2. In Portainer, go to **Stacks -> Add stack -> Web editor**.
3. Copy the contents of your updated `docker-compose.yml` (from this repository) into the editor. Make sure only the `taskboard` service is present in the YAML.
4. Click **Deploy the stack**. Portainer will pull the official `python:3.13-slim` image, install dependencies, clone the repository, and start the FastAPI app.

> All jobs and data are stored in memory. Restarting the container will reset the job history. For production, consider building and publishing your own image to a registry.

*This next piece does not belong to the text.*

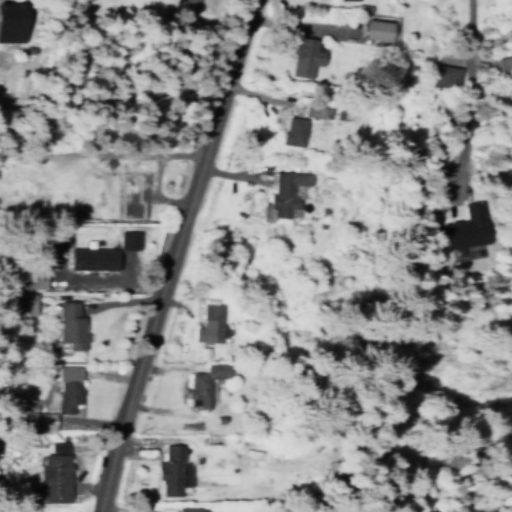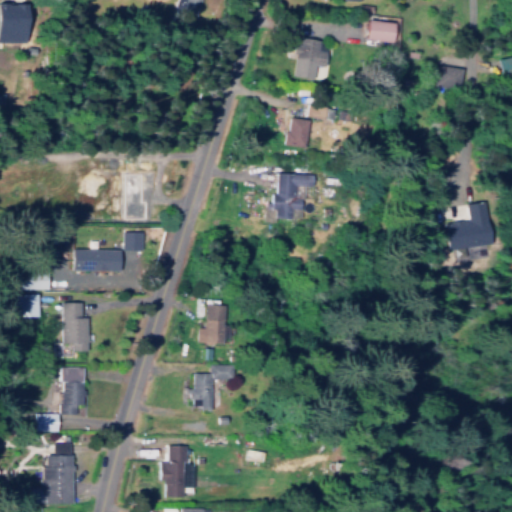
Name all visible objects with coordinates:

#### Local run (alternative)

```bash
docker compose up taskboard
```

#### Notes
- All jobs and demo data are stored in memory; restarting the container clears the history.
- For production, build and push your own image to a registry.
- If you need to access a private repository, use environment variables to pass a token or SSH key.

## Requirements
- Python 3.13+
- An asyncio-compatible event loop (the worker uses `asyncio.TaskGroup`)
- SQL backend users need SQLAlchemy 2.x plus an async driver for their database

## License
Pyjobkit is distributed under the MIT License. See [`LICENSE`](LICENSE) for the full text.